Die Inkulturation der Botschaft des
Evangeliums
(366)
109. Das Wort Gottes ist
Mensch geworden, ein konkreter, in Zeit und Raum angesiedelter, in einer
bestimmten Kultur verwurzelter Mensch: »Christus ließ sich in der
Menschwerdung von der konkreten sozialen und kulturellen Welt der Menschen
einschließen, unter denen er lebte«. (367) Das ist die
Ur-»Inkulturation« des Wortes Gottes und das Bezugsmodell für die ganze
Evangelisierung der Kirche, welche »die Kraft des Evangeliums ins Herz der
Kultur und der Kulturen einpflanzen soll«. (368)

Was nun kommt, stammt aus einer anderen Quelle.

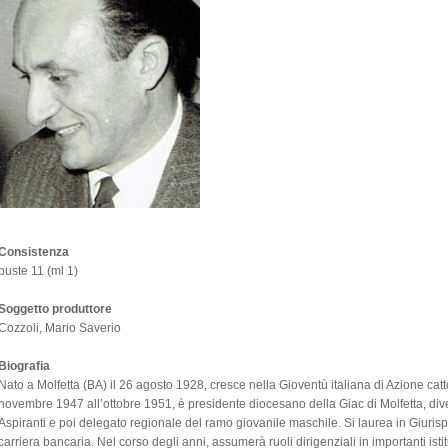
Consistenza
buste 11 (ml 1)
Soggetto produttore
Cozzoli, Mario Saverio
Biografia
Nato a Molfetta (BA) il 26 agosto 1928, cresce nella Gioventù italiana di Azione cat
novembre 1947 all’ottobre 1951, è presidente diocesano della Giac di Molfetta, div
Aspiranti e poi delegato regionale del ramo giovanile maschile. Si laurea in Giurisp
carriera bancaria. Nel corso degli anni, assumerà ruoli dirigenziali in importanti ist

Die »Inkulturation« (369) des
Glaubens, durch die »alle Schätze der Völker, die Christus zum Erbe
gegeben sind«, in einen »wunderbaren Tausch« hineingenommen werden,
(370) ist ein tiefgreifender und umfassender Prozeß und ein
langsamer Weg. (371) Sie besteht nicht in einer bloß
äußerlichen Anpassung, die, um die christliche Botschaft attraktiver
zu machen, sich darauf beschränkt, sie nur dekorativ mit einem
oberflächlichem Anstrich zu versehen.
Es geht im Gegenteil um das Eindringen des
Evangeliums in die verborgensten Schichten der Menschen und der Völker,
indem man sie »mit lebenspendender Kraft in der Tiefe und bis zu den Wurzeln«
(372) ihrer Kulturen erreicht.
Bei dieser Inkulturationsarbeit werden
jedoch die Christengemeinden eine Unterscheidung vornehmen müssen: Zum
einen geht es darum, diejenigen kulturellen Reichtümer zu
»übernehmen«, (373) die mit dem Glauben vereinbar sind; zum andern
geht es aber auch darum zu helfen, jene Urteilskriterien, Denkgewohnheiten oder
Lebensmodelle die zum Reiche Gottes im Gegensatz stehen, zu »heilen«
(374) und »umzugestalten«. (375) Diese Unterscheidung muß
sich von zwei Grundprinzipien leiten lassen: der »Vereinbarkeit mit dem
Evangelium und der Gemeinschaft mit der Gesamtkirche«.(376) Das ganze
Gottesvolk muß sich auf diesen Prozeß einlassen. Dieser »muß
schrittweise vor sich gehen, damit er wirklich Ausdruck der christlichen
Erfahrung der Gemeinde sein kann«. (377)
110. Bei dieser Inkulturation
des Glaubens stellen sich der Katechese konkret verschiedene Aufgaben. Unter
diesen sind anzuführen:
– Die kirchliche Gemeinschaft ist als
wichtigster Faktor von Inkulturation zu betrachten. Einen Ausdruck und zugleich
ein wirksames Werkzeug dieser Aufgabe stellt der Katechet dar, der nicht nur
eine tief religiöse Gesinnung, sondern auch ein lebhaftes soziales
Empfinden haben und in seinem kulturellen Umfeld gut verwurzelt sein muß.
(378)
– Örtliche Katechismen sind
auszuarbeiten, die den Erfordernissen, welche sich von den verschiedenen
Kulturen her stellen, entsprechen (379) und das Evangelium bei seiner
Darbietung zu den in diesen Kulturen auftretenden Ideen, Fragen und Problemen
in Beziehung bringen.
– Durchführung einer
zweckmäßigen Inkulturation im Katechumenat und in den katechetischen
Einrichtungen, indem man mit kluger Überlegung die Sprache, die Symbole
und die Werte der Kultur einbezieht, in der die Katechumenen und die
Glaubenschüler leben.
– Darstellung der christlichen Botschaft auf
eine Weise, die es denjenigen, die inmitten oft heidnischer und manchmal
nachchristlicher Kulturen das Evangelium zu verkünden haben, möglich
macht, »jedem Rede und Antwort zu stehen, der nach der Hoffnung fragt« (1
Petr 3,15). Eine gelungene Apologetik, die den Dialog zwischen Glaube und
Kultur voranbringt, erweist sich heute als unumgänglich.